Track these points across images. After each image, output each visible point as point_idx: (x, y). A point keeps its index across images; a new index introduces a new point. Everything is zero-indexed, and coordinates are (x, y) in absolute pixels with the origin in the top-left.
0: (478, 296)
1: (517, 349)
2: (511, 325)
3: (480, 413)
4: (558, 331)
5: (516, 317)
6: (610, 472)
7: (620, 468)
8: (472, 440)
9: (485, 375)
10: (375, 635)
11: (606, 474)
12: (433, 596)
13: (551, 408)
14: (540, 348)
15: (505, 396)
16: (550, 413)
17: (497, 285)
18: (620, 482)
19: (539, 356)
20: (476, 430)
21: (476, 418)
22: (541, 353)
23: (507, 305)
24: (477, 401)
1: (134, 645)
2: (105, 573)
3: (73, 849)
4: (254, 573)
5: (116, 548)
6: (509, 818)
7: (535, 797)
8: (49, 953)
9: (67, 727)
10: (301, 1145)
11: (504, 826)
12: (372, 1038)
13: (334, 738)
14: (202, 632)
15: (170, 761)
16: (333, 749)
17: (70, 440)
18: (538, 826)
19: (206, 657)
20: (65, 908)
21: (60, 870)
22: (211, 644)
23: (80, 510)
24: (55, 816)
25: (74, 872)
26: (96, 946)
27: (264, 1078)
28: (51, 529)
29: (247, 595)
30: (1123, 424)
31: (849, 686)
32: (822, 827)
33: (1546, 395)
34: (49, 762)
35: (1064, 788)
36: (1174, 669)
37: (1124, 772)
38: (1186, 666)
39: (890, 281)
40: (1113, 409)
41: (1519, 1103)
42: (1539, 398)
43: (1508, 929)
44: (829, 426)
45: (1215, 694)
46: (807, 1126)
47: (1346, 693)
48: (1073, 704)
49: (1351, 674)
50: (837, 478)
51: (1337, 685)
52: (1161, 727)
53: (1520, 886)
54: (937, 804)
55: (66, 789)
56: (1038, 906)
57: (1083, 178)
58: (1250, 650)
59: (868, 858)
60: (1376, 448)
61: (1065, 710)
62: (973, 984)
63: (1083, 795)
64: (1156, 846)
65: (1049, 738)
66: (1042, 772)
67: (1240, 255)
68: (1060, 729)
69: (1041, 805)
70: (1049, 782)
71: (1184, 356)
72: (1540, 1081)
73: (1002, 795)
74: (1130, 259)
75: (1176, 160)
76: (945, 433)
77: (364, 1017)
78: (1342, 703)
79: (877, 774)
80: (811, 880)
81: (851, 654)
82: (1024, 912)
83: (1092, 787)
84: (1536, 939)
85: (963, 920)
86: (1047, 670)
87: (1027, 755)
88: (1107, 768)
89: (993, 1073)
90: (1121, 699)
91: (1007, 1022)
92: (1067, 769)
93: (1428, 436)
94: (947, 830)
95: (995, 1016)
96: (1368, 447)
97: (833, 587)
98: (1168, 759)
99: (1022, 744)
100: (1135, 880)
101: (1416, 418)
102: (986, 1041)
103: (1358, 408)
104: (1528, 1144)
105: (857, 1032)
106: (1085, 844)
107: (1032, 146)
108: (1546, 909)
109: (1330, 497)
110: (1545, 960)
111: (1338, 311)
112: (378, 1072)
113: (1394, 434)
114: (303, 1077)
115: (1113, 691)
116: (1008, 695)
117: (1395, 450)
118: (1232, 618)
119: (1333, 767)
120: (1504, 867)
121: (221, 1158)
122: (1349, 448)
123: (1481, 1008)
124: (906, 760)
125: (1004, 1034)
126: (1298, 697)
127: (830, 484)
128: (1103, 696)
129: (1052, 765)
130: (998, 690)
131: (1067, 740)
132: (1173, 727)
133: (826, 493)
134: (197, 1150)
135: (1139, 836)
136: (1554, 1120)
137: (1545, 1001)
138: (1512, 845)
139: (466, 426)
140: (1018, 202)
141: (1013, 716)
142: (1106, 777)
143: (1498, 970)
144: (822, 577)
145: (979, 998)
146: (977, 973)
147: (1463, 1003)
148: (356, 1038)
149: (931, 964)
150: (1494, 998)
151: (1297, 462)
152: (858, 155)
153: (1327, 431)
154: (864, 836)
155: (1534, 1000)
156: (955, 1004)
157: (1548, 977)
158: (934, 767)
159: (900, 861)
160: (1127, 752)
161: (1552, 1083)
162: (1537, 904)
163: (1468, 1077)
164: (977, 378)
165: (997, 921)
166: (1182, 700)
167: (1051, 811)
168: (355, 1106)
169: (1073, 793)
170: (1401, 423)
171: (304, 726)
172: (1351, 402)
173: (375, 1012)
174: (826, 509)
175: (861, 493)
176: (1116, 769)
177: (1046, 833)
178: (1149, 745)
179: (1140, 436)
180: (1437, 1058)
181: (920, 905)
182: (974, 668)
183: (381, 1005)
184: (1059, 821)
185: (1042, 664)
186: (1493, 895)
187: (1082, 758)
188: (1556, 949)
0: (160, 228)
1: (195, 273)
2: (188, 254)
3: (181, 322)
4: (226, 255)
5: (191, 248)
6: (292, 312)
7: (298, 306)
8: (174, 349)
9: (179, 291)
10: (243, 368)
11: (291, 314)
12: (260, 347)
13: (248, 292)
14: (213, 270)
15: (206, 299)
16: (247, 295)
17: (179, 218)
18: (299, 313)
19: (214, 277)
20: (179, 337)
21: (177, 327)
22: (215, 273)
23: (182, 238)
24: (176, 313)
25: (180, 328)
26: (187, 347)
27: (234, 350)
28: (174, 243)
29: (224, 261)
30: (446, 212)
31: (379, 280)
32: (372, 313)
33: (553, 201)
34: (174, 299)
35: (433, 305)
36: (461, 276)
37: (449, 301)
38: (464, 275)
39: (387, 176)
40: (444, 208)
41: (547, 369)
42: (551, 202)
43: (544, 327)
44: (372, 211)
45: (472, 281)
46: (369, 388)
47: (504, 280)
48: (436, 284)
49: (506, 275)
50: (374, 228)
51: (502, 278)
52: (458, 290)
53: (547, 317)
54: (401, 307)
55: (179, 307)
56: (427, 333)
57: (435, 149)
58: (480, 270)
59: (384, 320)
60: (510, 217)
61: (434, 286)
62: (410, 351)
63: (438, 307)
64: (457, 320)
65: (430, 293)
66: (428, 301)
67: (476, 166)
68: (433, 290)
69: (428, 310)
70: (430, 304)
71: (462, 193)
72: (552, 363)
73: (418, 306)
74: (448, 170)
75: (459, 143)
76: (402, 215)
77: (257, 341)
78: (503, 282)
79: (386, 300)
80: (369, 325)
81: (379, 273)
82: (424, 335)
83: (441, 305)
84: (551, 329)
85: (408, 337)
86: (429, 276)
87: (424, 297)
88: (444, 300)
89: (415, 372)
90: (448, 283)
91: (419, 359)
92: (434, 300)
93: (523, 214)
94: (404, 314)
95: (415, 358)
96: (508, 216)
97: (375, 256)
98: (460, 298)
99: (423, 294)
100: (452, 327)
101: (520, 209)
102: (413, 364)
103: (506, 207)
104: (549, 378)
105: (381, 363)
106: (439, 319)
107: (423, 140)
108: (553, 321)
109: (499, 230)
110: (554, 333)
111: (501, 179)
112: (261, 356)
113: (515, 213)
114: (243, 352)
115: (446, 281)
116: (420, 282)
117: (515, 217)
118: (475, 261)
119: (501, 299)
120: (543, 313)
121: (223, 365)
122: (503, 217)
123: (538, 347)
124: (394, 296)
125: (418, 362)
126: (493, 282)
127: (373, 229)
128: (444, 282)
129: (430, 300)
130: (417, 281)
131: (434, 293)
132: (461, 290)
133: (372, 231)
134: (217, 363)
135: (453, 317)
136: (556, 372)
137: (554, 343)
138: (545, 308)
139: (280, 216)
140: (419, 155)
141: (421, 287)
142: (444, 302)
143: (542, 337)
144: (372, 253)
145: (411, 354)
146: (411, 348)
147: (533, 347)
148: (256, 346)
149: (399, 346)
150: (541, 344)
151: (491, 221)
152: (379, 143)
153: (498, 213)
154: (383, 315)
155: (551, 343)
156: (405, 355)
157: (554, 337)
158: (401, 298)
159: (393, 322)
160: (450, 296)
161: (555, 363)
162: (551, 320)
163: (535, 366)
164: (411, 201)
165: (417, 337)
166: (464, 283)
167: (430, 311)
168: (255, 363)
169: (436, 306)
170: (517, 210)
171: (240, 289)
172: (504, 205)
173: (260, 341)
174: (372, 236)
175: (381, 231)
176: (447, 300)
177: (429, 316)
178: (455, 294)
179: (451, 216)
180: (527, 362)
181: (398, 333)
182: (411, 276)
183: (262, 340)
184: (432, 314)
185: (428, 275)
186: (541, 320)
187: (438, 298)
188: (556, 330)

○ ○ ○ ○ ○ ○ ○

■ **EXERCISE DETAILS**
Rewrite the records from the line containing "25: (74, 872)" through the line containing "78: (1342, 703)", changing "(1337, 685)" to "(1337, 688)" and keeping everything else the same.

■ **TASK RESPONSE**
25: (74, 872)
26: (96, 946)
27: (264, 1078)
28: (51, 529)
29: (247, 595)
30: (1123, 424)
31: (849, 686)
32: (822, 827)
33: (1546, 395)
34: (49, 762)
35: (1064, 788)
36: (1174, 669)
37: (1124, 772)
38: (1186, 666)
39: (890, 281)
40: (1113, 409)
41: (1519, 1103)
42: (1539, 398)
43: (1508, 929)
44: (829, 426)
45: (1215, 694)
46: (807, 1126)
47: (1346, 693)
48: (1073, 704)
49: (1351, 674)
50: (837, 478)
51: (1337, 688)
52: (1161, 727)
53: (1520, 886)
54: (937, 804)
55: (66, 789)
56: (1038, 906)
57: (1083, 178)
58: (1250, 650)
59: (868, 858)
60: (1376, 448)
61: (1065, 710)
62: (973, 984)
63: (1083, 795)
64: (1156, 846)
65: (1049, 738)
66: (1042, 772)
67: (1240, 255)
68: (1060, 729)
69: (1041, 805)
70: (1049, 782)
71: (1184, 356)
72: (1540, 1081)
73: (1002, 795)
74: (1130, 259)
75: (1176, 160)
76: (945, 433)
77: (364, 1017)
78: (1342, 703)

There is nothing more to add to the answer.